[Collected data]
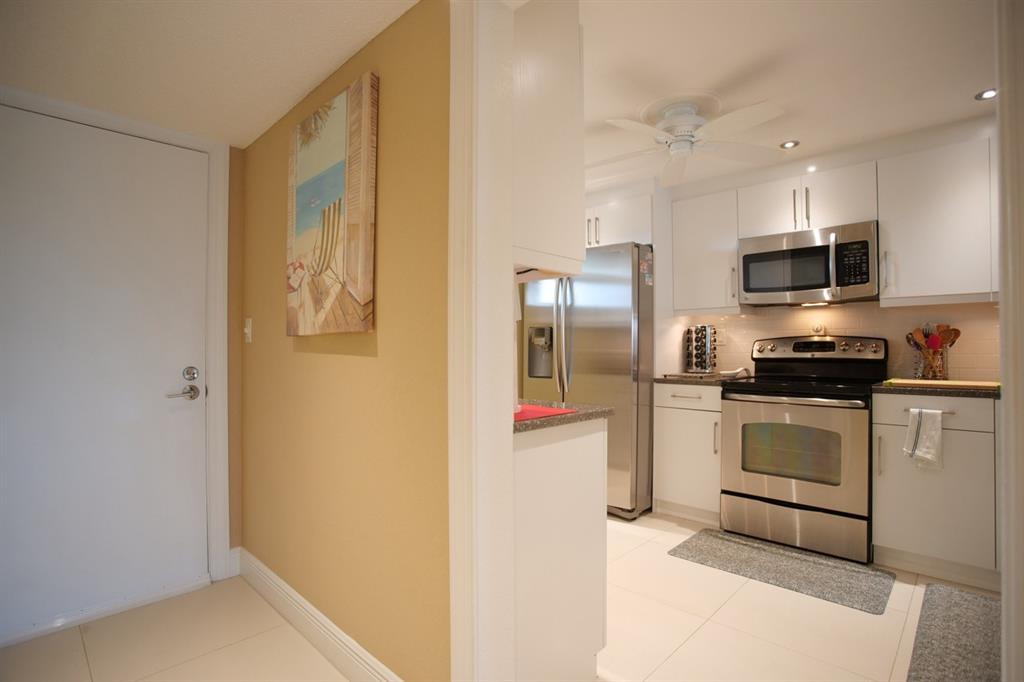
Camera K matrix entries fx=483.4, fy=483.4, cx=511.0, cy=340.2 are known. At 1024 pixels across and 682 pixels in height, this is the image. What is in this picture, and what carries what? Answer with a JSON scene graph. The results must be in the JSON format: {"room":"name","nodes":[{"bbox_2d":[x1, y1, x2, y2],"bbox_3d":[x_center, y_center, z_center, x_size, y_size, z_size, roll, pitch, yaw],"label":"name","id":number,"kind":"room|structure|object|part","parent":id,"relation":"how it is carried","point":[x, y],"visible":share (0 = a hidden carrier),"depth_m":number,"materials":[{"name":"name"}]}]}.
{"room":"kitchen","nodes":[
{"label":"kitchen","id":0,"kind":"room"},
{"bbox_2d":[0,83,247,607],"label":"door wall","id":1,"kind":"structure","parent":0,"point":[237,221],"depth_m":2.43,"materials":[{"name":"beige paint"}]},
{"bbox_2d":[1,109,212,635],"bbox_3d":[-1.781,0.122,1.987,0.102,2.033,0.926,-1,-1,44],"label":"door","id":2,"kind":"structure","parent":1,"relation":"in","point":[179,364],"depth_m":2.04,"materials":[{"name":"white paint"}]},
{"bbox_3d":[-1.460,0.241,2.149,0.090,0.062,0.139,-1,-1,44],"label":"lever handle","id":3,"kind":"part","parent":2,"relation":"part of","materials":[{"name":"silver metal"}]},
{"bbox_2d":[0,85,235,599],"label":"door frame","id":4,"kind":"structure","parent":1,"relation":"attached to","point":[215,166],"depth_m":2.33,"materials":[{"name":"white paint"}]},
{"bbox_2d":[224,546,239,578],"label":"baseboard","id":5,"kind":"structure","parent":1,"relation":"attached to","point":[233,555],"depth_m":2.38,"materials":[{"name":"white paint"}]},
{"bbox_2d":[0,0,417,147],"bbox_3d":[-0.644,-1.022,0.314,4.375,0.121,2.126,-1,-1,44],"label":"hallway ceiling","id":6,"kind":"structure","parent":0,"point":[297,90],"depth_m":1.61,"materials":[{"name":"white paint"}]},
{"bbox_2d":[237,0,452,681],"bbox_3d":[-0.403,0.002,1.584,3.037,2.296,0.119,-1,-1,44],"label":"yellow wall","id":7,"kind":"structure","parent":0,"point":[275,239],"depth_m":1.56,"materials":[{"name":"paint"}]},
{"bbox_2d":[243,317,252,342],"bbox_3d":[-1.279,-0.053,2.328,0.073,0.116,0.018,-1,-1,44],"label":"light switch","id":8,"kind":"object","parent":7,"relation":"attached to","point":[249,335],"visible":0.98,"depth_m":2.32,"materials":[{"name":"white plastic"}]},
{"bbox_2d":[235,547,402,681],"bbox_3d":[-0.751,1.082,1.836,1.733,0.134,0.018,-1,-1,44],"label":"baseboard","id":9,"kind":"structure","parent":7,"relation":"attached to","point":[255,561],"depth_m":1.81,"materials":[{"name":"white paint"}]},
{"bbox_2d":[286,70,377,335],"bbox_3d":[-0.662,-0.439,1.724,0.611,0.818,0.040,-1,-1,44],"label":"painting","id":10,"kind":"object","parent":7,"relation":"attached to","point":[353,275],"visible":0.99,"depth_m":1.65},
{"bbox_2d":[447,0,516,679],"bbox_3d":[-0.080,0.013,1.327,0.143,2.247,0.187,-1,-1,44],"label":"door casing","id":11,"kind":"structure","parent":7,"relation":"attached to","point":[453,257],"depth_m":1.30,"materials":[{"name":"white paint"}]},
{"bbox_2d":[511,0,585,279],"bbox_3d":[-0.190,-0.628,1.718,0.905,0.865,0.346,-1,-1,44],"label":"upper cabinet","id":12,"kind":"object","parent":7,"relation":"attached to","point":[572,162],"visible":0.47,"depth_m":1.41,"materials":[{"name":"white paint"}]},
{"bbox_2d":[0,509,990,681],"bbox_3d":[0.402,1.177,1.069,5.255,0.061,5.869,-1,-1,44],"label":"floor","id":13,"kind":"structure","parent":0,"point":[632,535],"depth_m":1.90,"materials":[{"name":"beige tile"}]},
{"bbox_2d":[512,415,607,681],"bbox_3d":[-0.163,0.707,1.826,0.920,0.886,0.545,-1,-1,44],"label":"base cabinet","id":14,"kind":"object","parent":13,"relation":"on","point":[542,472],"visible":0.4,"depth_m":1.49,"materials":[{"name":"white paint"}]},
{"bbox_2d":[514,398,613,433],"bbox_3d":[-0.129,0.250,1.827,0.836,0.034,0.579,-1,-1,44],"label":"countertop","id":15,"kind":"structure","parent":14,"relation":"on","point":[604,412],"depth_m":1.54,"materials":[{"name":"stone"}]},
{"bbox_2d":[513,403,577,421],"bbox_3d":[-0.047,0.224,1.579,0.454,0.004,0.300,-1,-1,44],"label":"red mat","id":16,"kind":"object","parent":15,"relation":"on","point":[540,410],"visible":0.48,"depth_m":1.50,"materials":[{"name":"red"}]},
{"bbox_2d":[516,243,655,519],"bbox_3d":[0.665,0.272,3.661,0.919,1.797,0.891,-1,-1,44],"label":"refrigerator","id":17,"kind":"object","parent":13,"relation":"on","point":[620,344],"visible":0.6,"depth_m":3.22,"materials":[{"name":"silver metal"}]},
{"bbox_2d":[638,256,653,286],"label":"refrigerator magnets","id":18,"kind":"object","parent":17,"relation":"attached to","point":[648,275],"visible":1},
{"bbox_3d":[0.355,-0.010,3.369,0.108,0.915,0.114,-1,-1,44],"label":"refrigerator handles","id":19,"kind":"part","parent":17,"relation":"part of","materials":[{"name":"silver metal"}]},
{"bbox_2d":[654,381,723,523],"bbox_3d":[1.326,0.723,3.328,0.459,0.889,0.660,-1,-1,44],"label":"base cabinet","id":20,"kind":"object","parent":13,"relation":"on","point":[664,426],"visible":0.66,"depth_m":3.12,"materials":[{"name":"white paint"}]},
{"bbox_2d":[651,372,749,385],"bbox_3d":[1.328,0.261,3.381,0.577,0.036,0.616,-1,-1,44],"label":"countertop","id":21,"kind":"structure","parent":20,"relation":"on","point":[670,378],"depth_m":3.16,"materials":[{"name":"stone"}]},
{"bbox_2d":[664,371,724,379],"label":"tray","id":22,"kind":"object","parent":21,"relation":"on","point":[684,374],"visible":0.97,"depth_m":3.27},
{"bbox_2d":[684,325,716,374],"bbox_3d":[1.377,0.064,3.522,0.197,0.356,0.186,-1,-1,44],"label":"spice rack","id":23,"kind":"object","parent":21,"relation":"on","point":[704,329],"visible":0.99,"depth_m":3.47,"materials":[{"name":"metal"}]},
{"bbox_2d":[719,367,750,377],"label":"spoon rest","id":24,"kind":"object","parent":21,"relation":"on","point":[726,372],"visible":0.96,"depth_m":3.26,"materials":[{"name":"white"}]},
{"bbox_2d":[668,527,893,614],"bbox_3d":[1.367,1.153,2.511,0.924,0.012,0.508,-1,-1,44],"label":"kitchen mat","id":25,"kind":"object","parent":13,"relation":"on","point":[746,545],"visible":0.99,"depth_m":2.44,"materials":[{"name":"grey carpet"}]},
{"bbox_2d":[720,335,886,564],"bbox_3d":[1.742,0.562,2.914,0.760,1.191,0.719,-1,-1,44],"label":"stove","id":26,"kind":"object","parent":13,"relation":"on","point":[746,484],"visible":0.97,"depth_m":2.72,"materials":[{"name":"silver metal"}]},
{"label":"storage drawer","id":27,"kind":"part","parent":26,"relation":"part of","materials":[{"name":"silver metal"}]},
{"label":"oven door","id":28,"kind":"part","parent":26,"relation":"part of","materials":[{"name":"silver metal"}]},
{"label":"oven handle","id":29,"kind":"part","parent":26,"relation":"part of","materials":[{"name":"silver metal"}]},
{"bbox_2d":[873,391,999,586],"bbox_3d":[2.304,0.712,2.463,0.690,0.889,0.641,-1,-1,44],"label":"base cabinet","id":30,"kind":"object","parent":13,"relation":"on","point":[958,442],"visible":0.8,"depth_m":2.32,"materials":[{"name":"white paint"}]},
{"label":"handle","id":31,"kind":"part","parent":30,"relation":"part of","materials":[{"name":"silver metal"}]},
{"bbox_2d":[903,406,943,471],"bbox_3d":[1.986,0.475,2.337,0.142,0.307,0.054,-1,-1,44],"label":"dish towel","id":32,"kind":"object","parent":30,"relation":"hanging from","point":[928,456],"visible":0.98,"depth_m":2.33,"materials":[{"name":"white fabric"}]},
{"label":"towel bar","id":33,"kind":"part","parent":30,"relation":"part of","materials":[{"name":"silver metal"}]},
{"bbox_2d":[870,380,1000,397],"bbox_3d":[2.289,0.251,2.543,0.643,0.035,0.598,-1,-1,44],"label":"countertop","id":34,"kind":"structure","parent":30,"relation":"on","point":[950,392],"depth_m":2.35,"materials":[{"name":"stone"}]},
{"bbox_2d":[912,344,949,379],"bbox_3d":[2.345,0.128,2.694,0.142,0.196,0.131,-1,-1,44],"label":"utensil holder","id":35,"kind":"object","parent":34,"relation":"on","point":[930,372],"visible":0.79,"depth_m":2.65,"materials":[{"name":"clear glass"}]},
{"bbox_2d":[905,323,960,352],"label":"cooking utensils","id":36,"kind":"object","parent":35,"relation":"in","point":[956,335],"visible":0.4,"depth_m":2.72,"materials":[{"name":"brown wood"}]},
{"bbox_2d":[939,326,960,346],"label":"wooden spoon","id":37,"kind":"object","parent":35,"relation":"in","point":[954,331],"visible":0.47,"depth_m":2.71,"materials":[{"name":"brown wood"}]},
{"bbox_2d":[884,378,999,389],"bbox_3d":[2.223,0.222,2.493,0.471,0.020,0.305,-1,-1,44],"label":"cutting board","id":38,"kind":"object","parent":34,"relation":"on","point":[942,382],"visible":0.92,"depth_m":2.42,"materials":[{"name":"brown wood"}]},
{"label":"drawer","id":39,"kind":"part","parent":30,"relation":"part of","materials":[{"name":"white paint"}]},
{"bbox_2d":[906,582,999,681],"bbox_3d":[1.742,1.138,1.735,0.473,0.015,1.107,-1,-1,44],"label":"kitchen mat","id":40,"kind":"object","parent":13,"relation":"on","point":[950,595],"visible":0.98,"depth_m":1.84,"materials":[{"name":"grey carpet"}]},
{"bbox_2d":[578,0,996,194],"bbox_3d":[1.057,-1.172,2.326,4.154,0.097,2.798,-1,-1,44],"label":"kitchen ceiling","id":41,"kind":"structure","parent":0,"point":[956,110],"depth_m":2.01,"materials":[{"name":"white paint"}]},
{"bbox_2d":[595,96,789,186],"bbox_3d":[0.775,-1.008,2.368,1.018,0.241,1.030,-1,-1,44],"label":"ceiling fan","id":42,"kind":"object","parent":41,"relation":"hanging from","point":[622,122],"visible":0.99,"depth_m":2.31,"materials":[{"name":"white"}]},
{"bbox_2d":[779,140,799,149],"bbox_3d":[1.574,-1.108,2.738,0.102,0.007,0.103,-1,-1,44],"label":"recessed light","id":43,"kind":"object","parent":41,"relation":"in","point":[788,144],"visible":0.99,"depth_m":2.73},
{"bbox_2d":[975,88,996,100],"bbox_3d":[2.168,-1.119,2.191,0.103,0.007,0.102,-1,-1,44],"label":"recessed light","id":44,"kind":"object","parent":41,"relation":"in","point":[988,94],"visible":0.84,"depth_m":2.20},
{"bbox_2d":[632,118,997,379],"bbox_3d":[2.014,-0.038,3.245,3.148,2.334,0.133,-1,-1,44],"label":"kitchen back wall","id":45,"kind":"structure","parent":0,"point":[984,364],"depth_m":3.05,"materials":[{"name":"white paint"}]},
{"bbox_2d":[582,191,654,249],"bbox_3d":[0.794,-0.836,3.779,0.925,0.397,0.691,-1,-1,44],"label":"upper cabinet","id":46,"kind":"object","parent":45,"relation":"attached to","point":[628,219],"visible":0.45,"depth_m":3.42,"materials":[{"name":"white paint"}]},
{"bbox_2d":[670,188,743,316],"bbox_3d":[1.413,-0.592,3.441,0.461,0.805,0.367,-1,-1,44],"label":"upper cabinet","id":47,"kind":"object","parent":45,"relation":"attached to","point":[698,219],"visible":0.84,"depth_m":3.33,"materials":[{"name":"white paint"}]},
{"bbox_2d":[713,328,726,344],"bbox_3d":[1.546,-0.030,3.588,0.087,0.117,0.009,-1,-1,44],"label":"wall socket","id":48,"kind":"object","parent":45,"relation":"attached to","point":[722,337],"visible":0.79,"depth_m":3.58,"materials":[{"name":"white plastic"}]},
{"bbox_2d":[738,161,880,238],"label":"upper cabinet","id":49,"kind":"object","parent":45,"relation":"attached to","point":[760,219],"visible":0.79,"depth_m":2.91,"materials":[{"name":"white paint"}]},
{"bbox_2d":[737,220,878,305],"bbox_3d":[1.864,-0.450,3.036,0.747,0.432,0.457,-1,-1,44],"label":"microwave","id":50,"kind":"object","parent":49,"relation":"attached to","point":[820,249],"visible":0.98,"depth_m":2.89,"materials":[{"name":"silver metal"}]},
{"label":"microwave handle","id":51,"kind":"part","parent":50,"relation":"part of","materials":[{"name":"silver metal"}]},
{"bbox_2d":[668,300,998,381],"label":"backsplash","id":52,"kind":"structure","parent":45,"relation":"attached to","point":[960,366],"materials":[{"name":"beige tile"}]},
{"bbox_2d":[810,322,826,335],"bbox_3d":[2.009,-0.074,3.165,0.085,0.086,0.043,-1,-1,44],"label":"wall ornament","id":53,"kind":"object","parent":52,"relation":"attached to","point":[818,329],"visible":0.98,"depth_m":3.15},
{"bbox_2d":[876,134,997,306],"bbox_3d":[2.334,-0.602,2.609,0.563,0.821,0.371,-1,-1,44],"label":"upper cabinet","id":54,"kind":"object","parent":45,"relation":"attached to","point":[902,219],"visible":0.94,"depth_m":2.52,"materials":[{"name":"white paint"}]},
{"bbox_2d":[995,0,1023,681],"bbox_3d":[1.326,-0.022,1.093,0.273,2.315,0.684,-1,-1,44],"label":"right wall","id":55,"kind":"structure","parent":0,"point":[1008,416],"depth_m":1.09,"materials":[{"name":"white paint"}]}
]}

[Goal of the exercise]
For the word "drawer", show every line of the entries that holds it.

[Solution to this problem]
{"label":"storage drawer","id":27,"kind":"part","parent":26,"relation":"part of","materials":[{"name":"silver metal"}]},
{"label":"drawer","id":39,"kind":"part","parent":30,"relation":"part of","materials":[{"name":"white paint"}]},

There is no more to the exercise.